Life is punctuated with stages that enable us to move through time, to follow an inner journey and to integrate into society. Each of these stages is a passage that we consider an initiation. Whether derived from a tribal (clan), religious or mysterious (magic) environment,1 they all follow a similarly precise narrative structure. The “fundamental relationship”2 hypothesis is derived here from Simone Vierne. In other words, an archetypal structure exists at the imaginary level, and from this a range of liminal3 manifestations arise in tangible reality – different in form, but identical in essence. For Vœux, Marie-Claude Bouthillier uses her personal, private and introspective version of transitional times and places in order to put diminishing boundaries into perspective. In the exhibition, the narration of these thresholds comes from a reflection inspired by the convent. In her singular language, the artist explores some of the traditional elements, such as the gate of the parlour and the starched fabric of the nun’s habit, in order to show them as articulated, visible markers of the liminal.
These two elements have a common structure and an interwoven texture that echoes the canvas. Marie-Claude Bouthillier’s reflection on the painter’s favoured support allows her to push the liminal to its climax in the labour of folding and tucking. The canvas refers not only to the artist’s support and surface. It lifts the veil on the nuns’ lives and their secluded universe. But here, the inherent solitude of the reclusive life is not synonymous with abandonment, confinement or captivity; it leads to a revealing of one’s inner depths. Furthermore, isolation is not necessarily a burden. It enables a feminine way of dialoguing with that of the sacred, giving form and body to a serene silence from which can spring insight and illumination. In Marie-Claude Bouthillier’s work, this should not be considered only from a religious point of view. Illumination also refers to the intellectual activity of the artist who works in silence, alone in her studio to create a work… her work.
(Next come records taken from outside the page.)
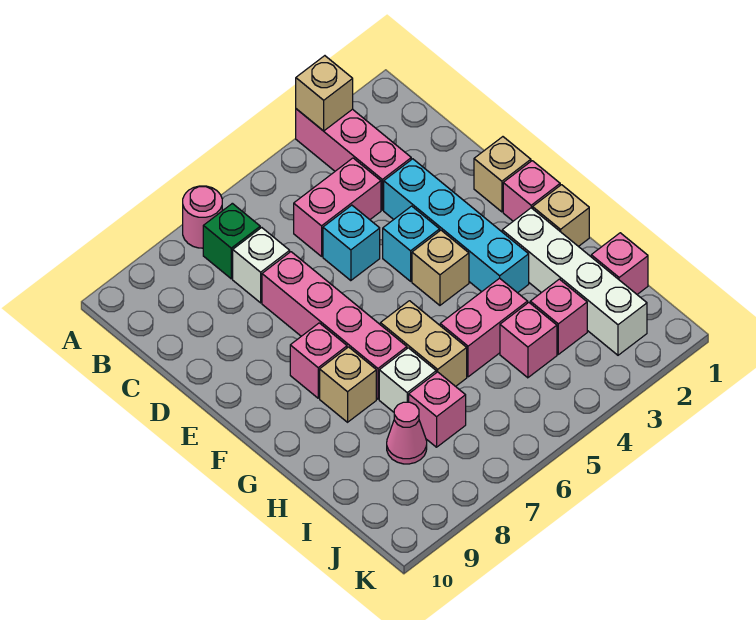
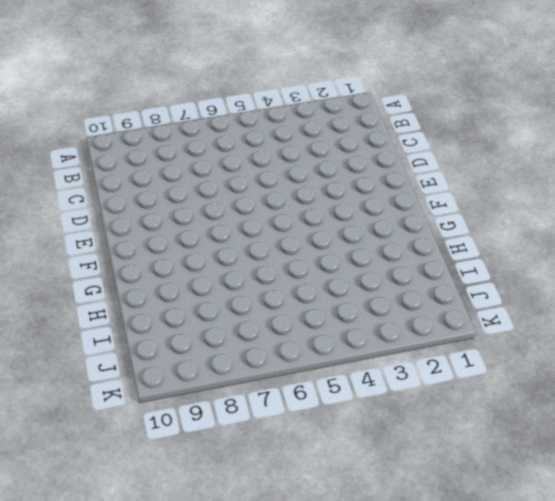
none -> pink brick A3:C3 level 1
none -> pink round brick A7 level 1
none -> green brick B7 level 1

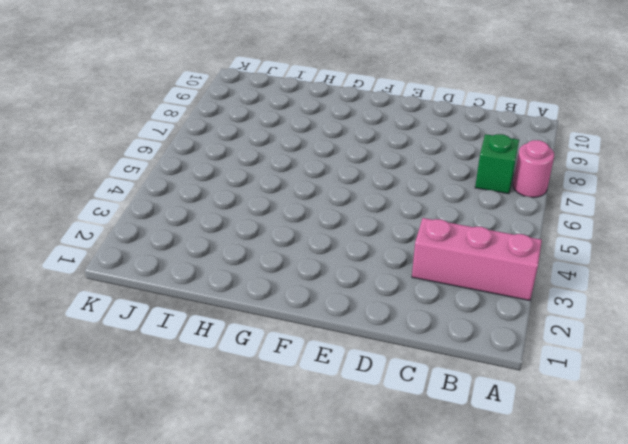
none -> pink brick C4:C5 level 1
none -> white brick C7 level 1
none -> cyan brick D3:G3 level 1

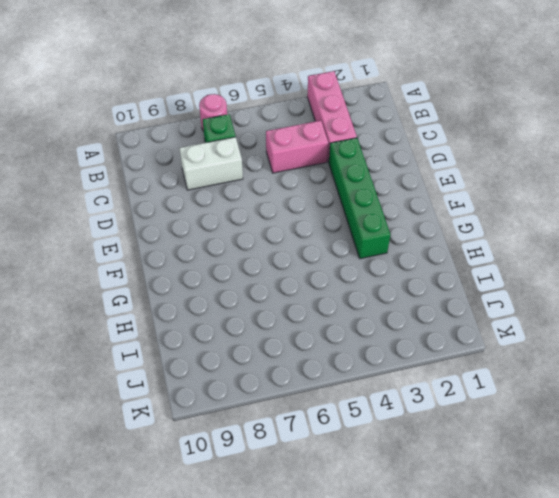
white brick C7:C8 level 1 -> white brick C7 level 1
green brick D3:G3 level 1 -> cyan brick D3:G3 level 1
none -> cyan brick D5 level 1
none -> pink brick D7:G7 level 1
none -> tan brick E1 level 1

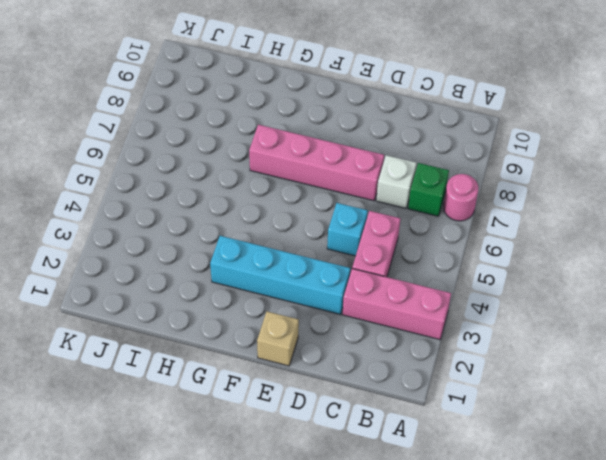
none -> cyan brick E4 level 1
none -> pink brick F1 level 1
none -> tan brick F4 level 1

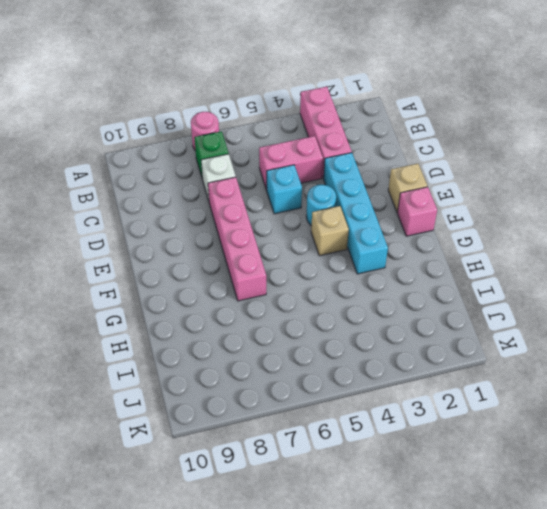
cyan round brick E4 level 1 -> cyan brick E4 level 1
none -> pink brick F8 level 1
none -> tan brick G1 level 1
none -> white brick G2:J2 level 1

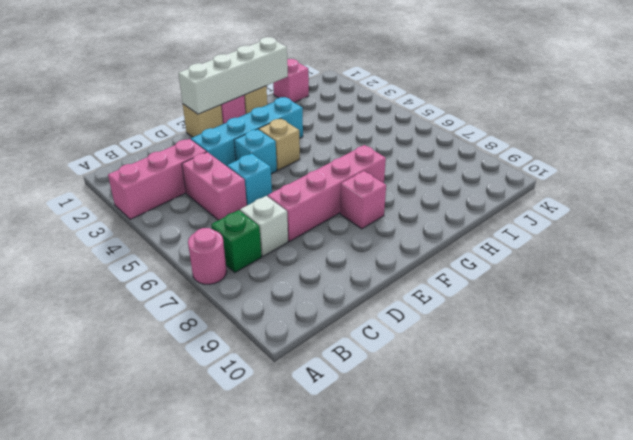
white brick E1:H1 level 2 -> white brick G2:J2 level 1
none -> tan brick G6:H6 level 1
none -> tan brick G8 level 1
none -> pink brick H4:H5 level 1

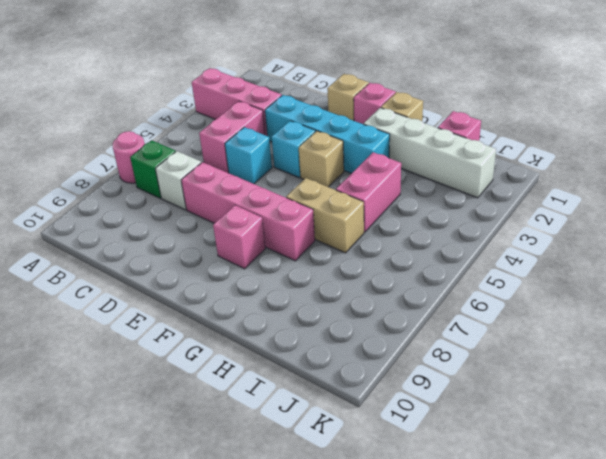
none -> tan brick G8 level 1
none -> white brick H7 level 1
none -> pink brick I3 level 1

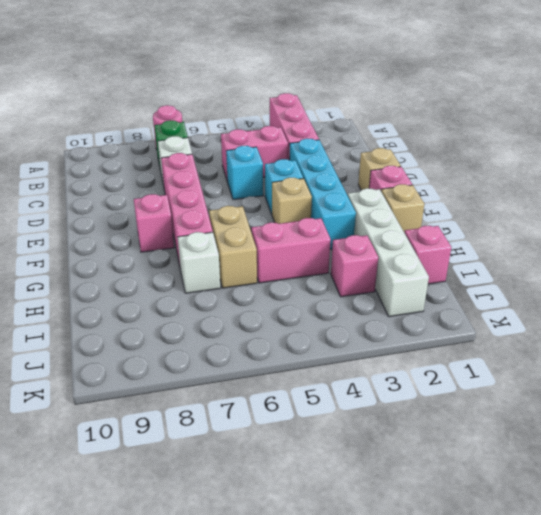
none -> tan brick G8 level 1
none -> pink brick I4 level 1
none -> pink brick I7 level 1

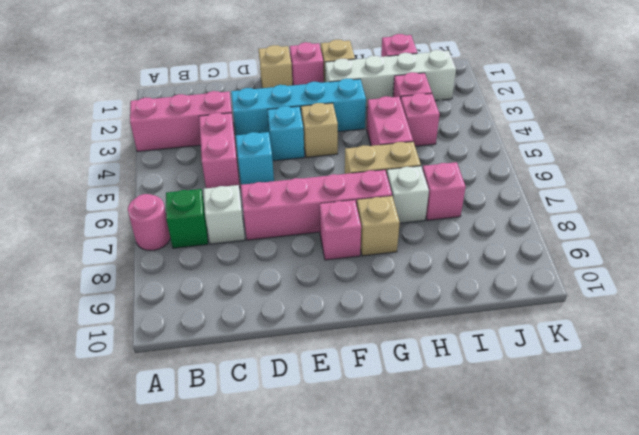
none -> pink cone I8 level 1
none -> tan brick A3 level 2

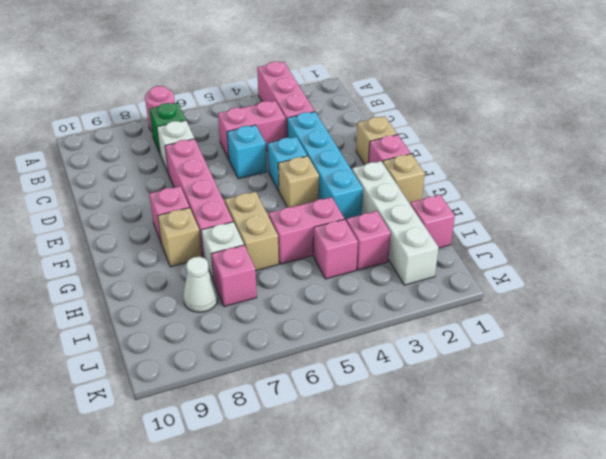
white cone I8 level 1 -> pink cone I8 level 1
none -> tan brick A3 level 2

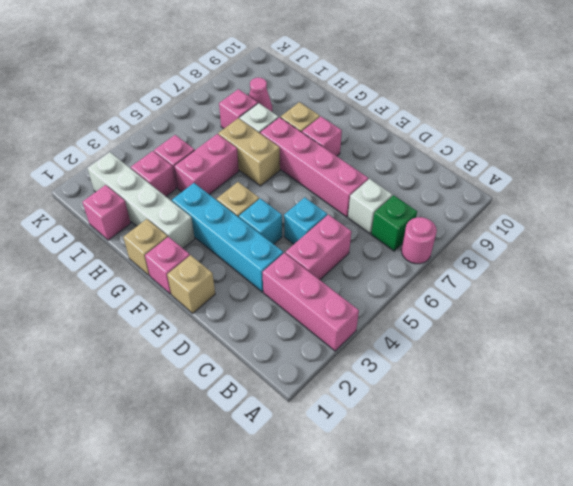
none -> tan brick A3 level 2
In the exhibition, this whole process takes place through a profusion of gates and doors; thus defining the boundaries between the inside and the outside, between the religious and the secular, or again between the sacred and the profane. And facing this, everyone experiences their own limitations. Sometimes there are borders that we would like to cross but cannot; sometimes there are borders that we should, but do not want to cross. Crossing the line is to move on to something else: it is to discover and explore.
Émilie Granjon
1 In the early 20th century, leading ethnologists and religious historians Arnold Van Gennep and Mircea Eliade developed typologies that enabled such classifications.
2 Simone Vierne, Rite, roman, initiation. Grenoble: PUG, 2000, p. 8.
3 A term designating a space between two entities or a transient location.